Mulvaney confirmed to lead Office of Management and Budget by Senate

The Senate voted 51-49 to confirm Rep. Mick Mulvaney of South Carolina as the government’s new budget chief Thursday, less than two weeks before the president is expected to present a pared-down “skinny” budget to Congress at the end of the month.

Mulvaney, known as a fiscal hard-liner, was confirmed despite the opposition of Sen. John McCain of Arizona, who cited the South Carolina Republican’s inability to remember voting for a defense spending cut when questioned at his confirmation hearing.

Armed Services Committee Chairman John McCain, who’s emerging as perhaps the most vocal critic of the Trump administration, opposed Mulvaney for past House votes supporting cuts to Pentagon spending.

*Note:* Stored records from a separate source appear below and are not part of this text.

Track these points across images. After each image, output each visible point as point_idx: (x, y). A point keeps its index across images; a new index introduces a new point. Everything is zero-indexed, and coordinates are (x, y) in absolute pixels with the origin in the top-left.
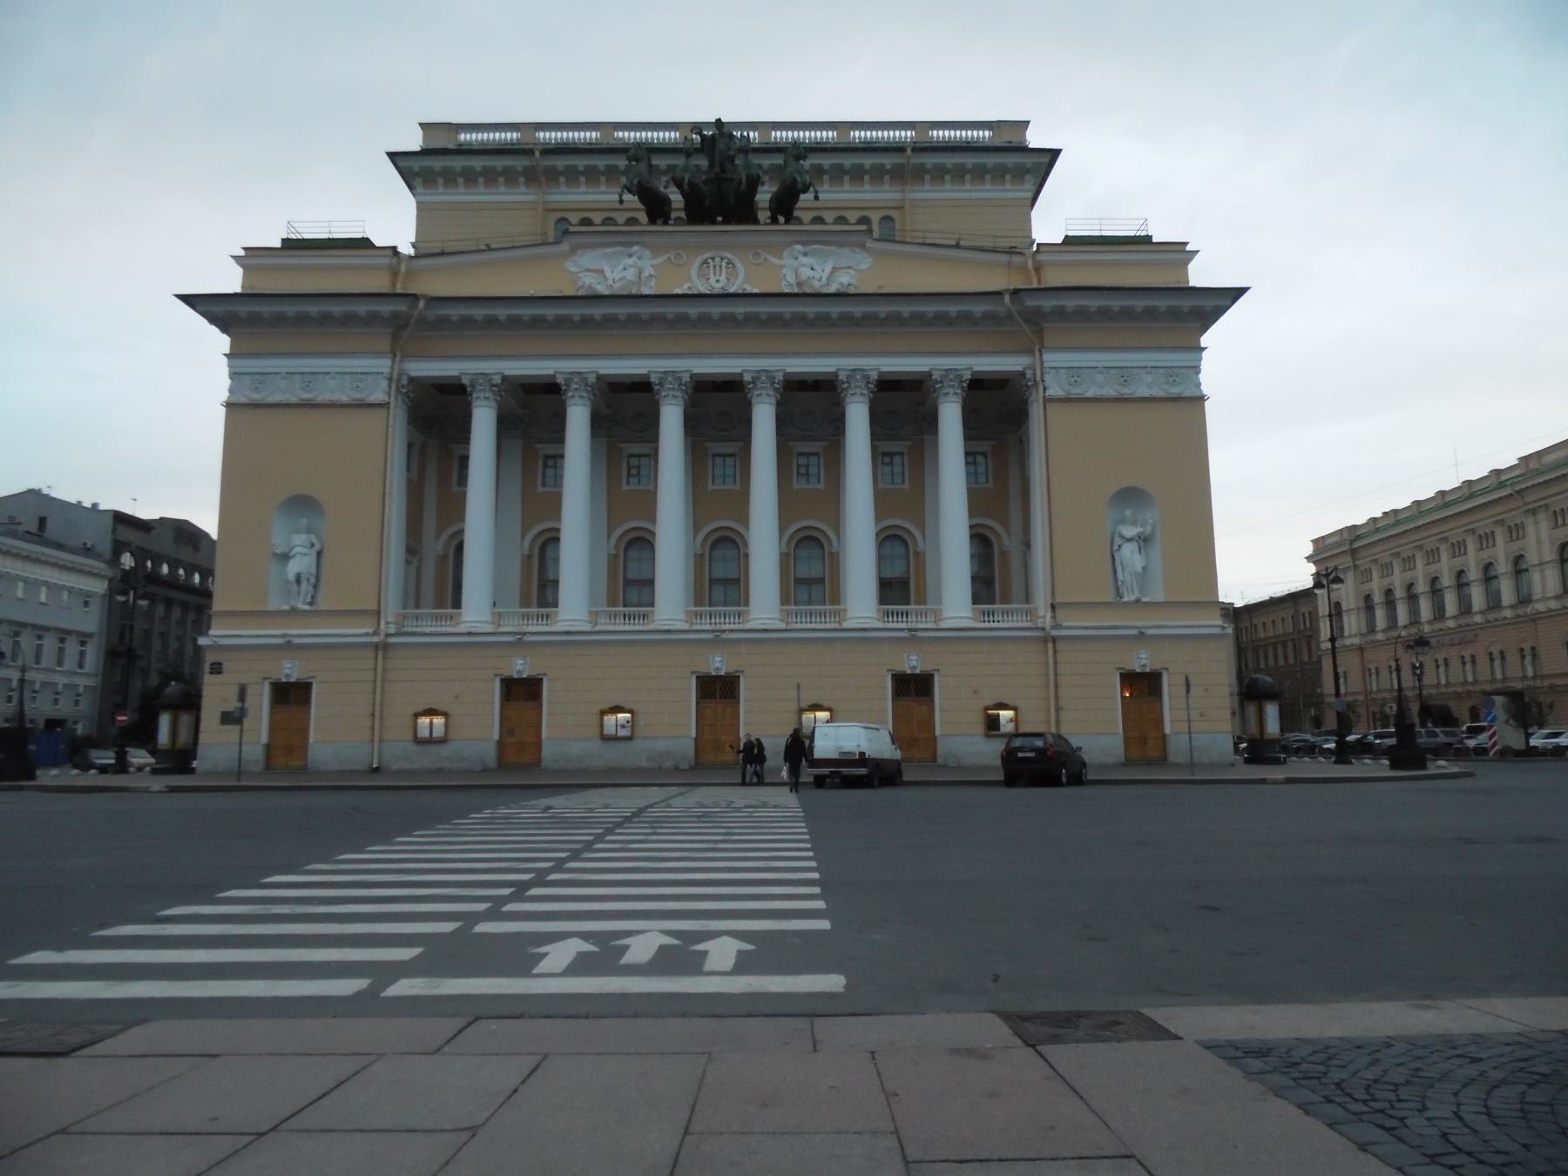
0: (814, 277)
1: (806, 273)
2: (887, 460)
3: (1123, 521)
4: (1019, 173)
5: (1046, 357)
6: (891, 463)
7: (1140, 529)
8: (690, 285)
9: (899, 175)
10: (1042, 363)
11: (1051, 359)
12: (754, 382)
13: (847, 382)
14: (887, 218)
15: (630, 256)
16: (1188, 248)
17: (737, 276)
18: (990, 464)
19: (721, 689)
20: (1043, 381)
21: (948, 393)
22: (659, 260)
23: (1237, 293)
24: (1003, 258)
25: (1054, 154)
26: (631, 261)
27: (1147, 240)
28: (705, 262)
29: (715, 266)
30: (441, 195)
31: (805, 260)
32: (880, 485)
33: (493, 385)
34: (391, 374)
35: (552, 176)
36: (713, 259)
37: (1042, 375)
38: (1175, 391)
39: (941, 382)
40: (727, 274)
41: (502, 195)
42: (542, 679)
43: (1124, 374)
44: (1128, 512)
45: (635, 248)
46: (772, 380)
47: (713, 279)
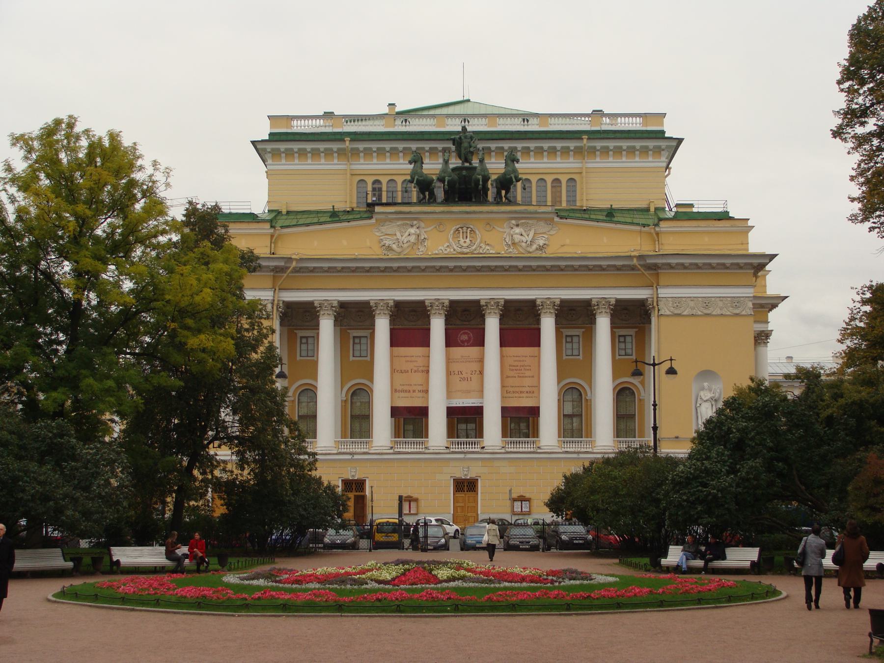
0: (522, 241)
1: (517, 238)
2: (569, 339)
3: (703, 389)
4: (658, 151)
5: (659, 290)
6: (572, 342)
7: (713, 395)
8: (448, 244)
9: (579, 151)
10: (658, 294)
11: (663, 292)
12: (486, 305)
13: (542, 305)
14: (572, 180)
15: (412, 226)
16: (750, 223)
17: (477, 239)
18: (634, 343)
19: (467, 486)
20: (658, 305)
21: (602, 312)
22: (429, 229)
23: (772, 257)
24: (638, 228)
25: (680, 141)
26: (412, 230)
27: (724, 216)
28: (457, 230)
29: (463, 232)
30: (283, 165)
31: (517, 230)
32: (565, 357)
33: (332, 307)
34: (274, 300)
35: (355, 153)
36: (462, 228)
37: (657, 302)
38: (737, 311)
39: (598, 305)
40: (470, 237)
41: (323, 165)
42: (365, 480)
43: (707, 302)
44: (706, 384)
45: (415, 222)
46: (497, 304)
47: (462, 241)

“Mulvaney has spent his last six years in the House of Representatives pitting the national debt against our military,” said McCain, the Armed Services Committee chairman.

Democrats opposed Mulvaney over his support for curbing the growth of Medicare and Social Security and other issues, such as his brinksmanship as a freshman lawmaker during the 2011 debt crisis in which the government came uncomfortably close to defaulting on U.S. obligations.

“He said to me in a one-on-one meeting how he would prioritize the debts he would pay if he defaulted on the debt,” said Sen. Claire McCaskill, D-Mo. “Wouldn’t that be a great addition to the chaos we are all feeling right now?”

Mulvaney’s confirmation promises to accelerate work on Trump’s upcoming budget plan, which is overdue. That’s typical at the beginning of an administration. But there is also the need to complete more than $1 trillion in unfinished spending bills for the ongoing budget year, as well as transmit Trump’s request for a quick start on his oft-promised U.S.-Mexico border wall and tens of billions of dollars in emergency cash for the military.

Mulvaney also faced questions during two confirmation hearings about failing to pay federal taxes on a babysitter he had employed in 2000 until after his nomination in mid-December, which he said was a mistake he rectified when it was brought to his attention. Senate committee members still voted along party lines to advance his nomination to the full chamber.

Mulvaney has represented South Carolina’s 5th congressional district since 2011 and is expected to resign his position when he is sworn in, setting up a crowded Republican primary for his seat.

The Associated Press contributed to this report.